Eugene Gilyard was a street-corner drug dealer when he and Lance Felder were sent to prison 15 years ago for killing North Philadelphia businessman Thomas Keal, 52, during a robbery.

Eugene Gilyard was a street-corner drug dealer when he and Lance Felder were sent to prison 15 years ago for killing North Philadelphia businessman Thomas Keal, 52, during a robbery.

Last month, when a judge ruled that both men had been wrongly convicted of murder and ordered that they be placed under house arrest, the 34-year-old Gilyard, by now married to a woman he had never lived with, entered - with restrictions - a world that had left him long behind.

Last Friday, Common Pleas Court Judge Rose Marie DeFino-Nastasi ended their house arrest.

"He was married and he wanted to live with his wife," said Marissa B. Bluestine, legal director of the Pennsylvania Innocence Project, which backed the men's appeal. "Now he and his wife's dream has come true."

Bluestine said Gilyard and his wife, Sheri Anderson, were married in a Muslim ceremony several years ago while he was in prison.

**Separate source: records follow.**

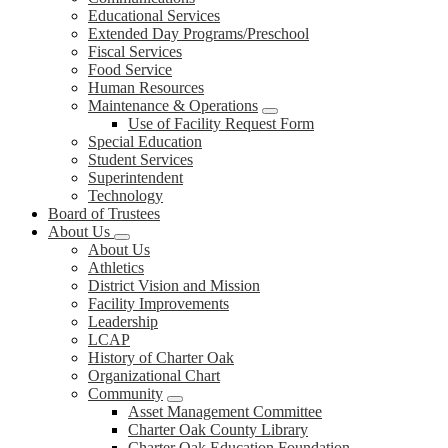
Educational Services
Extended Day Programs/Preschool
Fiscal Services
Food Service
Human Resources
Maintenance & Operations
Use of Facility Request Form
Special Education
Student Services
Superintendent
Technology
Board of Trustees
About Us
About Us
Athletics
District Vision and Mission
Facility Improvements
Leadership
LCAP
History of Charter Oak
Organizational Chart
Community
Asset Management Committee
Charter Oak County Library
Charter Oak Education Foundation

Anderson was someone he knew from his teen years in his old neighborhood.

After Gilyard and Felder, also 34, were released on bail Nov. 8, Gilyard went to live with his mother, and Felder with his sister. There they remained - their whereabouts electronically monitored with ankle bracelets - except for court hearings, meetings with lawyers, or medical appointments.

In addition to giving the men the freedom to live independently and get to know a city they last saw in the early '90s, the end of house arrest enables the men to get occupational training and look for jobs, Bluestine said. Both are now working with the Impact Services Corp.'s reentry program for ex-offenders, Bluestine said.

They are not completely free: The District Attorney's Office is reinvestigating the case and could decide to retry them.